Si la Cour d’appel, voir même la Cour de Cassation, confirment la position prise par le tribunal, plusieurs risques sont encourus notamment la nullité de la décision d’assemblée générale de distribution, la répétition des dividendes distribués, la responsabilité civile des dirigeants ayant pris la décision ayant causé un préjudice subi par la société, pour les sociétés par actions et les SARL, le délit pénal de distribution de dividende fictif.

Dans l’attente de l’arrêt de la Cour d’appel, il est conseillé de rester tempéré quant à la portée de ce jugement de première instance, qui plus est mal motivé juridiquement et qui ne fait que remettre en cause une pratique largement répandue par les sociétés et admise par la doctrine depuis des années.

De plus, il s’agit d’une décision d’espèce qui a été rendue au regard d’un contexte lié à la crise du Covid-19. La Banque centrale Européenne, avait recommandé, aux établissements de crédit, de ne pas verser de dividendes et de ne prendre aucun engagement irrévocable pour les exercices 2019 et 2020.

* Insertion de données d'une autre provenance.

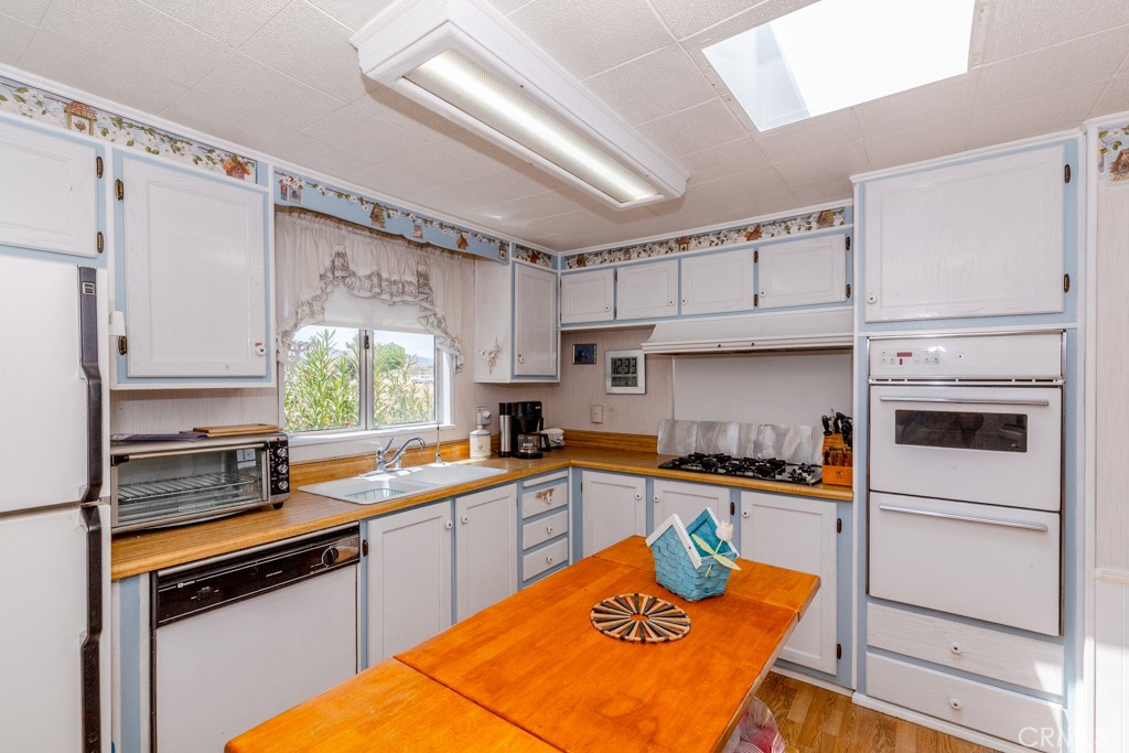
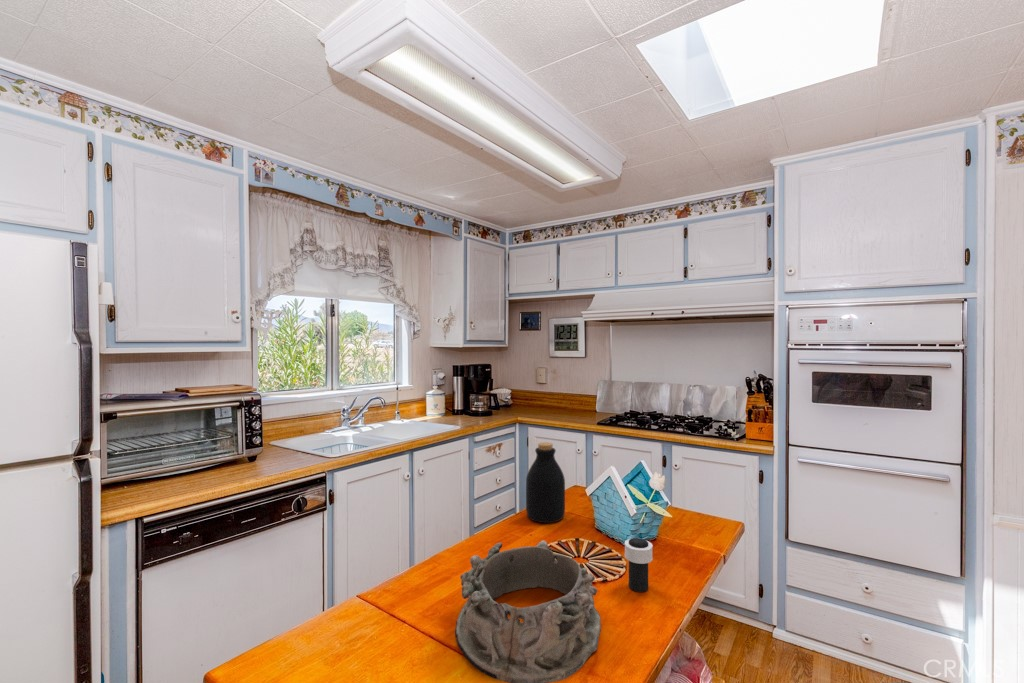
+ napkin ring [454,540,602,683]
+ bottle [525,441,566,524]
+ cup [624,537,654,593]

La prudence pourrait amener à limiter dès à présent les distributions exceptionnelles hors assemblée générale ordinaire annuelle ou alors si une telle décision devait être prise, de la baser sur un arrêté comptable intermédiaire certifié par le commissaire aux comptes conformément à l’article L. 232-12 du Code de commerce.

Nous pensons que ce jugement d’espèce sera infirmé par la juridiction de seconde instance et ne deviendra pas un principe pour le monde des affaires.